在python中存储百万像素的最佳数据结构？

Question

I have several images and after some basic processing and contour detection I want to store the detected pixels locations and their adjacent neighbours values into a Python Data Structure.我有几张图像，经过一些基本处理和轮廓检测后，我想将检测到的像素位置及其相邻的邻居值存储到 Python 数据结构中。 I settled for numpy.array我选择了numpy.array

The pixel locations from each Image are retrieved using:使用以下方法检索每个图像的像素位置：

locationsPx = cv2.findNonZero(SomeBWImage)

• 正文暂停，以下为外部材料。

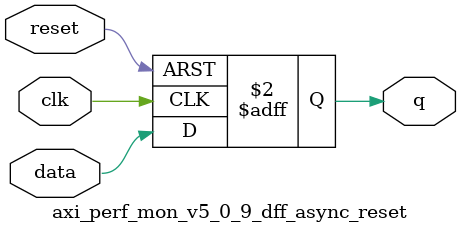
<source format=v>

`timescale 1ps/1ps
module axi_perf_mon_v5_0_9_dff_async_reset (
data  ,
clk    ,
reset ,
q     
);
input data, clk, reset ; 
output q;
(*ASYNC_REG = "TRUE" *) reg q;
always @ ( posedge clk or posedge reset)
if (reset) begin
  q <= 1'b1;
end  else begin
  q <= data;
end
endmodule 

</source>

which will return an array of the shape (NumberOfPixels,1L,2L) with :这将返回一个形状数组 (NumberOfPixels,1L,2L)，其中：

print(locationsPx[0]) : array([[1649,    4]])

for example.例如。

My question is: is it possible to store this double array on a single column in another array?我的问题是：是否可以将这个双数组存储在另一个数组的单列上？ Or should I use a list and drop the array all together?或者我应该使用列表并将数组放在一起吗？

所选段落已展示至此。